Sunday 6 March 2016

Charli XCX- Vroom Vroom EP

Image credit: TORLEY Flickr




Artist: Charli XCX
Album: Vroom Vroom EP
Record Label: Atlanta UK
Release Date: 26th February 2016

Those who are au fait with/ regularly listen to Heavy metal critics’ Terry Bezer and Stephen Hill’s fabulous That’s Not Metal podcast will know that a subject of some focus in recent weeks has been The BRITS. While launching a scathing verbal attack on pop-punk has beens Simple Plan’s latest full-length last week, both gentlemen referenced the state of modern pop music as exemplified by The Weeknd’s performance at the awards show, which in their words was “feels like it’s for adults”. Charli XCX seems to be one of the few artists to be launched by the major label-orientated process not confined to a completely sinister craft, and Vroom Vroom, her 4-track new EP, is a release that consummates that assertion if evidence had been lacking previously.

Unlike, for example, Rihanna’s foray into bad girl territory, which initially felt like little more than a marketing man’s exploitative wet dream disguised as redemption, Charli XCX’s sassiness has always been of a serious pedigree, whether it be via stone-faced interviews or shameless references to pill culture (‘Break The Rules’). On this EP, that sassiness finds a totally befitting, X-rated bedfellow in the form of UK producer SOPHIE, whose often mind-bendingly weird full-length LP Product took dance music culture by storm last year. The beats he offers here are also equipped with off-kilter, noisy texture, but those tropes are measured up against a seriously banging quality that, while not necessarily a new mesh in essence, feels totally electrifying.

Something else that speaks volumes for Charli XCX’s authentic approach is the chemistry between herself and SOPHIE, which both on paper and in reality makes good on the idea that their ethos’ aren’t THAT dissimilar. Both have a countenance that pushes back against the force of the radio 1 A-playlist to at least some extent, and while that could so easily have been a recipe for disjointed apocalypse, it actually works seamlessly. The grit and dirt that underpins the production and the bad-ass diatribe of the protagonist would be natural friends in almost any other genre of music, and so Vroom Vroom is a testament to the fact that, when it’s done properly, this can work in pop music too.

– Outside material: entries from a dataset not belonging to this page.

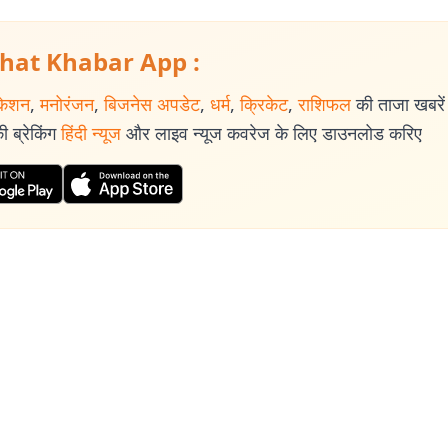
िभिन्न पत्र-पत्रिकाओं में प्रकाशित हुई हैं.
hat Khabar App :
केशन
,
मनोरंजन
,
बिजनेस अपडेट
,
धर्म
,
क्रिकेट
,
राशिफल
की ताजा खबरें प
 ब्रेकिंग
हिंदी न्यूज
और लाइव न्यूज कवरेज के लिए डाउनलोड करिए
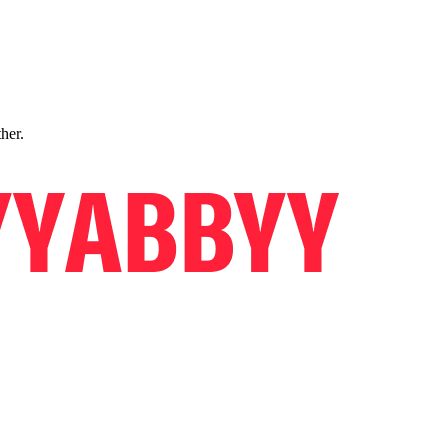
ther.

There are moments here that exemplify and protrude themselves as nothing more adventurous than banging pop nastiness; the title track, complete with brooding but tongue-in-cheek white girl rapping and a vicious acid synth on the second verse and ‘Trophy’, which is the closest the EP gets to student-night-club-floor conventionality are those, and as idiosyncrasies and swooshes of odd-ball noise fire in and out they maintain their catchy and fiery forte. More extravagant though is the euphoric romance of ‘Paradise’, which flits from piano balladry to a gabba/trance referencing bridge into enormous hyper-coloured Trap. It closes with the pure industrial filth of ‘Secret (Shh)’, which would be a shout for sex jam of the year if it wasn’t so sonically dark and depraved.

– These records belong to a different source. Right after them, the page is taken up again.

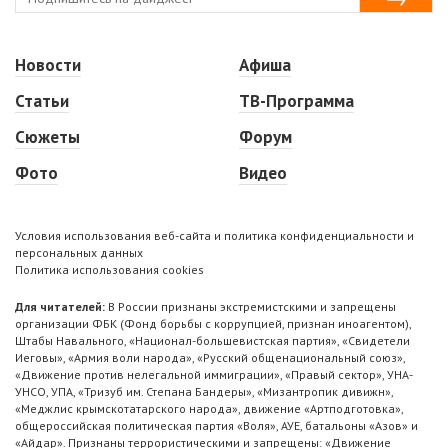
Новости
Афиша
Статьи
ТВ-Программа
Сюжеты
Форум
Фото
Видео
Условия использования веб-сайта и политика конфиденциальности и
персональных данных
Политика использования cookies
Для читателей:
В России признаны экстремистскими и запрещены
организации ФБК (Фонд борьбы с коррупцией, признан иноагентом),
Штабы Навального, «Национал-большевистская партия», «Свидетели
Иеговы», «Армия воли народа», «Русский общенациональный союз»,
«Движение против нелегальной иммиграции», «Правый сектор», УНА-
УНСО, УПА, «Тризуб им. Степана Бандеры», «Мизантропик дивижн»,
«Меджлис крымскотатарского народа», движение «Артподготовка»,
общероссийская политическая партия «Воля», АУЕ, батальоны «Азов» и
«Айдар». Признаны террористическими и запрещены: «Движение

It might have been possible to argue that the brevity of Vroom Vroom works in its favour, but actually there’s no sense that the existing paradigms here could be uprooted and twisted to create and make space for more interesting conjectures. The whole calibre of the EP is one of confidence, sexiness and experimentation that, in the realm of the internationally lauded pop, could be a saving grace.